## Task requirements
Please reproduce every record, keeping each one exactly as written.

───── Input material ─────

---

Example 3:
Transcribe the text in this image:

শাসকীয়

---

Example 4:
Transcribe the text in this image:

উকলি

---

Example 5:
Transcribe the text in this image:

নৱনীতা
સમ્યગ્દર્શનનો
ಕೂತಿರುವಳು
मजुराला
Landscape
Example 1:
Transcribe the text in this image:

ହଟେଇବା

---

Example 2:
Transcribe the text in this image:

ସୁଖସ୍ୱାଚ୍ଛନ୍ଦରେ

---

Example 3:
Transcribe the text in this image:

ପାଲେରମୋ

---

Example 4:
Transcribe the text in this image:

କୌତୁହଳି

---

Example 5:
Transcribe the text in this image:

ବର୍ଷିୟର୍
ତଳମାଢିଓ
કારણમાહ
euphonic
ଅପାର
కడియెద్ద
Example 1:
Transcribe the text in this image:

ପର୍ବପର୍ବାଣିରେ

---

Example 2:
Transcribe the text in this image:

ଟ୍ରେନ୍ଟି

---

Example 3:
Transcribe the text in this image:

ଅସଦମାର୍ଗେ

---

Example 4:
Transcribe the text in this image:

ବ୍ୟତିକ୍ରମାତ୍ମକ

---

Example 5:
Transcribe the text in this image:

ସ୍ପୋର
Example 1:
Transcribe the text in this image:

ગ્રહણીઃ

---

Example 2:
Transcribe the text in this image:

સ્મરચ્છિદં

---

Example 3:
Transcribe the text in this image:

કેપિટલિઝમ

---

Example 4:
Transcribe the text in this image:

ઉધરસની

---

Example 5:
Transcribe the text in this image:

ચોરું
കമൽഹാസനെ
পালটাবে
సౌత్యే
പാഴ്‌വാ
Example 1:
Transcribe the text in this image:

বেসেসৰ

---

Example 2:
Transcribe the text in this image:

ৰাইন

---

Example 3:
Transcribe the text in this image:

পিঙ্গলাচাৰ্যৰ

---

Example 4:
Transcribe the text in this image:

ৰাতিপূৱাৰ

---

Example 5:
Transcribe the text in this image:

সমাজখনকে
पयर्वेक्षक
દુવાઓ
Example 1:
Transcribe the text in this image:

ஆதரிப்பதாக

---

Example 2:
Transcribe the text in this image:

─────

## Exercise result
---

Example 3:
Transcribe the text in this image:

শাসকীয়

---

Example 4:
Transcribe the text in this image:

উকলি

---

Example 5:
Transcribe the text in this image:

নৱনীতা
સમ્યગ્દર્શનનો
ಕೂತಿರುವಳು
मजुराला
Landscape
Example 1:
Transcribe the text in this image:

ହଟେଇବା

---

Example 2:
Transcribe the text in this image:

ସୁଖସ୍ୱାଚ୍ଛନ୍ଦରେ

---

Example 3:
Transcribe the text in this image:

ପାଲେରମୋ

---

Example 4:
Transcribe the text in this image:

କୌତୁହଳି

---

Example 5:
Transcribe the text in this image:

ବର୍ଷିୟର୍
ତଳମାଢିଓ
કારણમાહ
euphonic
ଅପାର
కడియెద్ద
Example 1:
Transcribe the text in this image:

ପର୍ବପର୍ବାଣିରେ

---

Example 2:
Transcribe the text in this image:

ଟ୍ରେନ୍ଟି

---

Example 3:
Transcribe the text in this image:

ଅସଦମାର୍ଗେ

---

Example 4:
Transcribe the text in this image:

ବ୍ୟତିକ୍ରମାତ୍ମକ

---

Example 5:
Transcribe the text in this image:

ସ୍ପୋର
Example 1:
Transcribe the text in this image:

ગ્રહણીઃ

---

Example 2:
Transcribe the text in this image:

સ્મરચ્છિદં

---

Example 3:
Transcribe the text in this image:

કેપિટલિઝમ

---

Example 4:
Transcribe the text in this image:

ઉધરસની

---

Example 5:
Transcribe the text in this image:

ચોરું
കമൽഹാസനെ
পালটাবে
సౌత్యే
പാഴ്‌വാ
Example 1:
Transcribe the text in this image:

বেসেসৰ

---

Example 2:
Transcribe the text in this image:

ৰাইন

---

Example 3:
Transcribe the text in this image:

পিঙ্গলাচাৰ্যৰ

---

Example 4:
Transcribe the text in this image:

ৰাতিপূৱাৰ

---

Example 5:
Transcribe the text in this image:

সমাজখনকে
पयर्वेक्षक
દુવાઓ
Example 1:
Transcribe the text in this image:

ஆதரிப்பதாக

---

Example 2:
Transcribe the text in this image:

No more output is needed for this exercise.